_PROVIDED PASSAGE_
##########

Open Wind Lens
by 4ndy, published
Starting documentation at: opensourceecology.org/wiki/Shrouded_wind_turbine
These types of turbines tend to show an increase in power output of 2-5x for a given blade-swept-area, depending how well the shroud is designed. (See open paper: mdpi.com/1996-1073/3/4/634 and 2.5m 5kW-rated-each results of this study en.wikipedia.org/wiki/File:Windlens1.jpg) A shroud also tends to cut down blade-tip vortices, which are typically the single largest cause of noise and downwind turbulence in wind turbines, since it induces a wind-tunnel-like environment where an almost '2D' flow pattern can form around the blades without spilling around the end as much. (http://en.wikipedia.org/wiki/Wingtip_vortices)
A couple of safety considerations with wind turbines can be improved by a shroud/cowling; firstly in the highly unlikely event of a blade failing, any fragments would hit the cowling before anything else, so there would be significantly less danger to any passers-by, and the popularly overstated danger of birds hitting turbine blades is further lessened by having a stator in front. I have kept the current design to a roughly 1m diameter, since this should give a good safety margin of strength to wooden blades and make construction easily manageable for a very small team.
An idea that I've been sitting on and trying to figure out the details of for too long (a couple of years now), but still needs a fair bit of design work.

##########

_DATA FOR THIS EXERCISE_
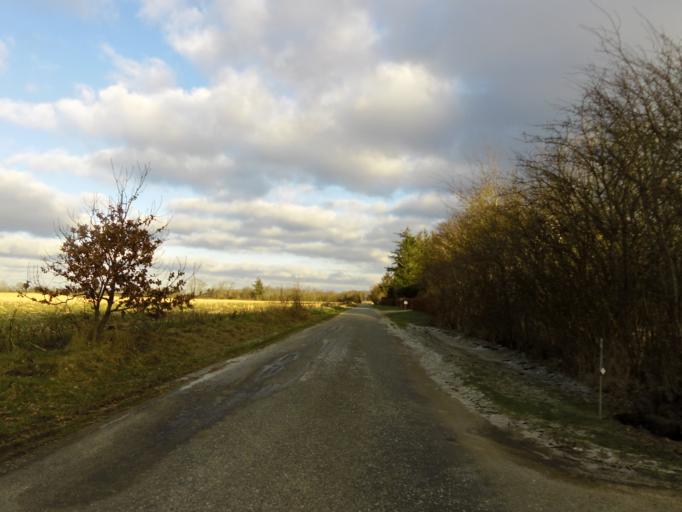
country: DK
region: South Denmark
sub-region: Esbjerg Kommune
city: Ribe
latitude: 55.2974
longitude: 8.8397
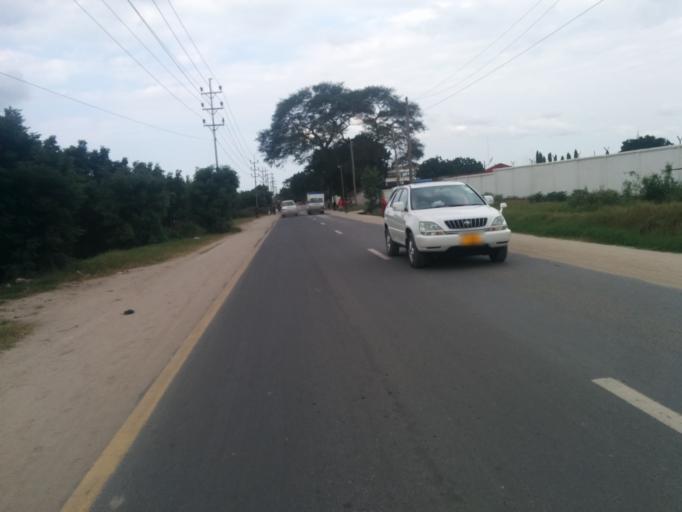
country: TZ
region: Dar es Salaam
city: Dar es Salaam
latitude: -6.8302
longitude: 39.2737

##########

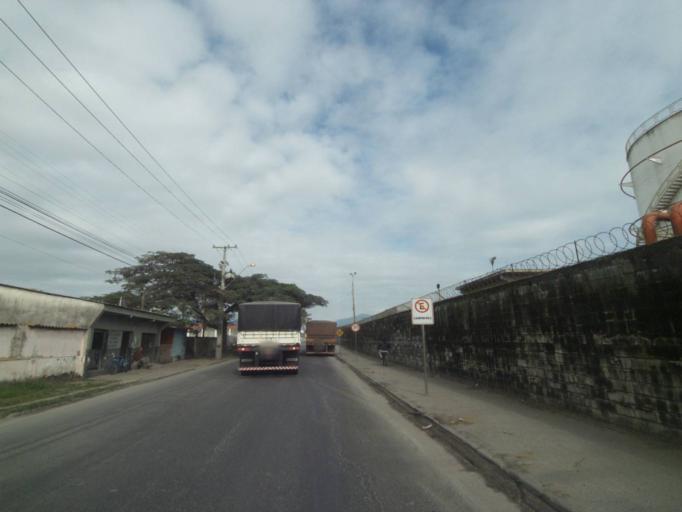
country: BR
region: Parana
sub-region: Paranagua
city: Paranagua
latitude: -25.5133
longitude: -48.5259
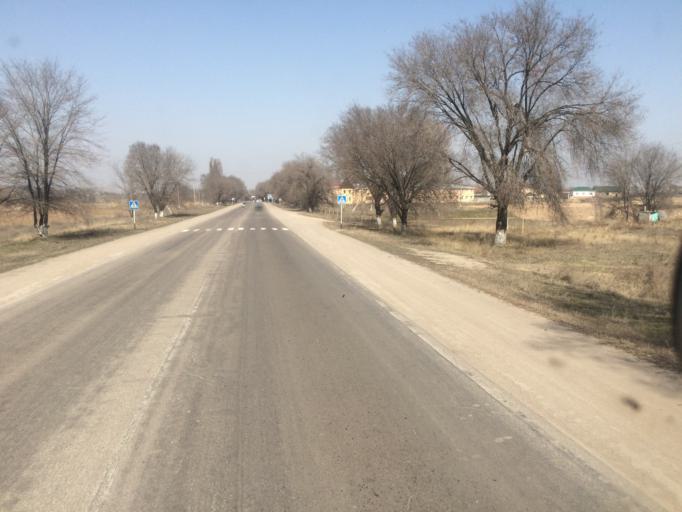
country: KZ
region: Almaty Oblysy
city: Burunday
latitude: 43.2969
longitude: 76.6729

##########

_EXERCISES TO COMPLETE_
A. Transcribe the wind lens text from "Open Wind Lens" up to and including "as much. (http://en.wikipedia.org/wiki/Wingtip_vortices)".
B. Restate word for word the lines of the entries from the line with "country: DK" up to and including the line with "latitude: -6.8302", leaving out any picture lines.
The wind lens text and the entries have no connection to each other.

_FINAL ANSWERS_
A.
Open Wind Lens
by 4ndy, published
Starting documentation at: opensourceecology.org/wiki/Shrouded_wind_turbine
These types of turbines tend to show an increase in power output of 2-5x for a given blade-swept-area, depending how well the shroud is designed. (See open paper: mdpi.com/1996-1073/3/4/634 and 2.5m 5kW-rated-each results of this study en.wikipedia.org/wiki/File:Windlens1.jpg) A shroud also tends to cut down blade-tip vortices, which are typically the single largest cause of noise and downwind turbulence in wind turbines, since it induces a wind-tunnel-like environment where an almost '2D' flow pattern can form around the blades without spilling around the end as much. (http://en.wikipedia.org/wiki/Wingtip_vortices)

B.
country: DK
region: South Denmark
sub-region: Esbjerg Kommune
city: Ribe
latitude: 55.2974
longitude: 8.8397
country: TZ
region: Dar es Salaam
city: Dar es Salaam
latitude: -6.8302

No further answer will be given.